Dans tous les grands médias du système la même rengaine : le sport et la musculation sont moqués, les personnes qui prennent soin de leur nutrition et leur poids sont vus comme rigides ou même instruments d’un fascisme qui ne dit pas son nom. Là encore, je vais devoir sortir ma carte du “woke is right”. Ces moments où les plus grandes exubérations des wokes me paraissent plus vrais que les paroles vides des conservateurs ou autres socio-démocrates. Il est tout à fait vrai que le culte et le soin du corps sont fascistes. Il est tout à fait vrai d’ailleurs que tout compétiteur, sportif de haut niveau ou autre, est un fasciste qui s’oublie. Son appartenance politique n’est rien face au culte du corps qu’il applique au quotidien et l’importance de la compétition dans sa vie. Nous avons désormais de nouvelles figures fascistes et leur position est mainstream :
Monde virtuel et sur-connexion
La question maintenant est de savoir si nous, dans notre vie quotidienne, développons un véritable gout et rapport au corps. Vous faites peut-être du sport et prenez soin de vous (je l’encourage) mais même avec ca vous avez bien du vous rendre compte que le corps devient assez secondaire dans un monde connecté et virtuel. Il n’y a rien de plus démocratique qu’une réunion zoom d’ailleurs ; le corps apparaît quand la caméra est allumée, rarement, et il ne prends absolument aucune place, il devient plat. Il nous est même possible aujourd’hui de travailler sans avoir vraiment rencontré nos collègues. On a au mieux une image fixe d’eux mais impossible de savoir qui ils sont vraiment sans les avoir rencontrés en chair et en os. Je pense d’ailleurs que ceci explique très largement la solitude et le manque de rencontre amoureuse chez les jeunes et les trentenaires.

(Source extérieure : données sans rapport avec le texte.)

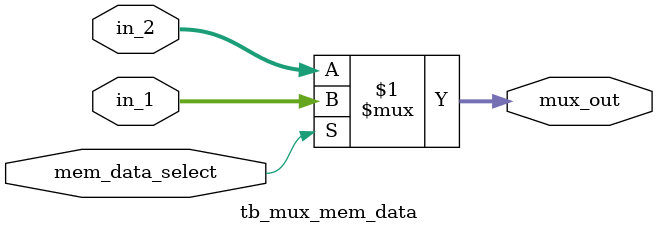
<source format=v>
module tb_mux_mem_data 
(
	input [15:0] in_1,
	input [15:0] in_2,
    input mem_data_select,
	output  [15:0] mux_out
	);

    assign mux_out = mem_data_select ? in_1 : in_2;
				  
endmodule	
</source>
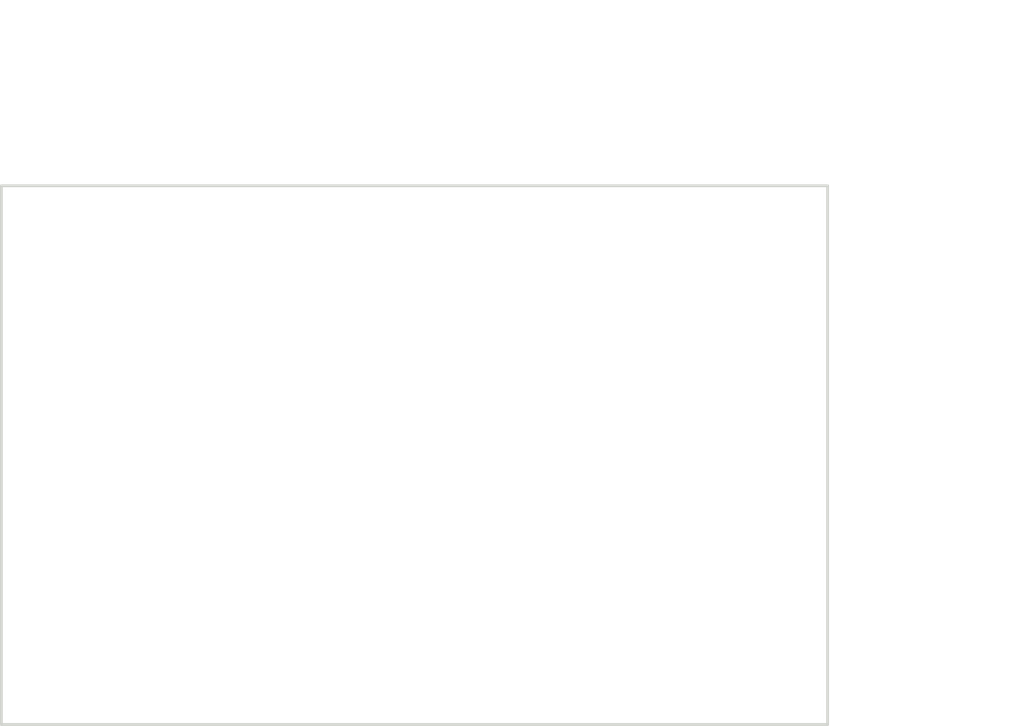
<source format=kicad_pcb>
(kicad_pcb (version 20221018) (generator pcbnew)

  (general
    (thickness 1.6)
  )

  (paper "A4")
  (layers
    (0 "F.Cu" signal)
    (31 "B.Cu" signal)
    (32 "B.Adhes" user "B.Adhesive")
    (33 "F.Adhes" user "F.Adhesive")
    (34 "B.Paste" user)
    (35 "F.Paste" user)
    (36 "B.SilkS" user "B.Silkscreen")
    (37 "F.SilkS" user "F.Silkscreen")
    (38 "B.Mask" user)
    (39 "F.Mask" user)
    (40 "Dwgs.User" user "User.Drawings")
    (41 "Cmts.User" user "User.Comments")
    (42 "Eco1.User" user "User.Eco1")
    (43 "Eco2.User" user "User.Eco2")
    (44 "Edge.Cuts" user)
    (45 "Margin" user)
    (46 "B.CrtYd" user "B.Courtyard")
    (47 "F.CrtYd" user "F.Courtyard")
    (48 "B.Fab" user)
    (49 "F.Fab" user)
  )

  (setup
    (pad_to_mask_clearance 0.051)
    (solder_mask_min_width 0.25)
    (pcbplotparams
      (layerselection 0x00010fc_ffffffff)
      (plot_on_all_layers_selection 0x0000000_00000000)
      (disableapertmacros false)
      (usegerberextensions false)
      (usegerberattributes false)
      (usegerberadvancedattributes false)
      (creategerberjobfile false)
      (dashed_line_dash_ratio 12.000000)
      (dashed_line_gap_ratio 3.000000)
      (svgprecision 4)
      (plotframeref false)
      (viasonmask false)
      (mode 1)
      (useauxorigin false)
      (hpglpennumber 1)
      (hpglpenspeed 20)
      (hpglpendiameter 15.000000)
      (dxfpolygonmode true)
      (dxfimperialunits true)
      (dxfusepcbnewfont true)
      (psnegative false)
      (psa4output false)
      (plotreference true)
      (plotvalue true)
      (plotinvisibletext false)
      (sketchpadsonfab false)
      (subtractmaskfromsilk false)
      (outputformat 1)
      (mirror false)
      (drillshape 1)
      (scaleselection 1)
      (outputdirectory "")
    )
  )

  (net 0 "")

  (gr_line (start 113.392617 79.526961) (end 113.392617 67.351961)
    (stroke (width 0.2) (type solid)) (layer "Dwgs.User") (tstamp 2046317c-b00b-43de-be43-79b2229340c7))
  (gr_line (start 182.392617 82.526961) (end 182.392617 85.718946)
    (stroke (width 0.2) (type solid)) (layer "Dwgs.User") (tstamp 3b492ee0-235b-420b-9a20-599d78e0fac8))
  (gr_line (start 173.392617 80.526961) (end 185.567617 80.526961)
    (stroke (width 0.2) (type solid)) (layer "Dwgs.User") (tstamp 49b808a8-a6f4-406e-bdd5-0b26a6d05969))
  (gr_line (start 173.392617 119.026961) (end 185.567617 119.026961)
    (stroke (width 0.2) (type solid)) (layer "Dwgs.User") (tstamp 7132a0cd-3021-47bd-9f0b-6f5ab0f1f3ee))
  (gr_line (start 170.392617 70.526961) (end 136.937229 70.526961)
    (stroke (width 0.2) (type solid)) (layer "Dwgs.User") (tstamp 73d687b4-4a0d-4e7f-9e6b-fcf7516ef5c1))
  (gr_line (start 115.392617 70.526961) (end 128.848006 70.526961)
    (stroke (width 0.2) (type solid)) (layer "Dwgs.User") (tstamp 816a70cf-b35f-4a91-9692-db21d1d19d1b))
  (gr_line (start 182.392617 117.026961) (end 182.392617 92.834976)
    (stroke (width 0.2) (type solid)) (layer "Dwgs.User") (tstamp 885342eb-93cb-4744-b461-d9ec10beab38))
  (gr_line (start 172.392617 79.526961) (end 172.392617 67.351961)
    (stroke (width 0.2) (type solid)) (layer "Dwgs.User") (tstamp 8e992b16-d7fa-4545-959f-6ee26d144f55))
  (gr_line (start 113.392617 80.526961) (end 113.392617 119.026961)
    (stroke (width 0.2) (type solid)) (layer "Edge.Cuts") (tstamp 2b25dcac-cbbb-47c0-a1e7-4ae9cea07043))
  (gr_line (start 113.392617 119.026961) (end 172.392617 119.026961)
    (stroke (width 0.2) (type solid)) (layer "Edge.Cuts") (tstamp 3115089d-ec9f-499e-b5a8-63c3a5163a10))
  (gr_line (start 172.392617 80.526961) (end 113.392617 80.526961)
    (stroke (width 0.2) (type solid)) (layer "Edge.Cuts") (tstamp 31991e15-9287-49c8-a35c-4dbf99f9b8ae))
  (gr_line (start 172.392617 119.026961) (end 172.392617 80.526961)
    (stroke (width 0.2) (type solid)) (layer "Edge.Cuts") (tstamp 5c50a55f-ed68-4b3d-8eae-bb22f4a54583))
  (gr_text " 59.00" (at 132.892617 68.858987) (layer "Dwgs.User") (tstamp 03aa42d6-b6b0-4bb0-b29e-946f6cc3720a)
    (effects (font (size 1.7 1.53) (thickness 0.2125)))
  )
  (gr_text "[1.52]" (at 182.392617 91.166422) (layer "Dwgs.User") (tstamp 298d4c16-131e-4b5c-b805-e8a82b7ae370)
    (effects (font (size 1.7 1.53) (thickness 0.2125)))
  )
  (gr_text " 38.50" (at 182.392617 87.608407) (layer "Dwgs.User") (tstamp 33e196a3-9f65-4e7b-bebf-45a2561c02c0)
    (effects (font (size 1.7 1.53) (thickness 0.2125)))
  )
  (gr_text "[2.32]" (at 132.892617 72.416422) (layer "Dwgs.User") (tstamp f4547d8b-4e7d-410d-b525-17a71317d4f5)
    (effects (font (size 1.7 1.53) (thickness 0.2125)))
  )

)

</source>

Il faut bien dire tout de même que le mouvement est l’action première du corps, et que nous vivons dans une époque assez immobile. Les séances de sport sont peut-être les seules exceptions mais sinon nous ne nous servons pas beaucoup de ce véhicule de chairs et de muscles au quotidien. Attention, je ne veux pas revaloriser le travail à la mine. Il est très bien que la valeur soit extraite avant tout par la cognition humaine et son génie. C’est juste que nos dépressions modernes ne sont pas étrangères par rapport à la décorporalité du monde moderne. Les écrans et réseaux sociaux ne sont pas vraiment étrangers à ce phénomène. Là ou l’opinion a pris une place importante, le corps d’un interlocuteur et sa beauté réelle ne rentre même pas en compte. Certains peuvent s’en réjouir mais moi je le déplore. Le monde physique nous attend, sa violence essentielle est un risque mais aussi le sel de notre vie.
Conclusion
Nous devons nous réapproprier notre corps. Notre courant doit être celui qui le remet au milieu, à la place qu’il doit occuper. Si le monde virtuelle parfois efface son importance, un retour plus régulier dans le monde analogique nous montre que le corps est tout. Que la beauté est indispensable pour amener un peu de piment dans nos vie bien grises. Il nous faut une philosophie du muscle, du parfum, du vêtement, du sport, des formes féminines. C’est vital pour notre époque.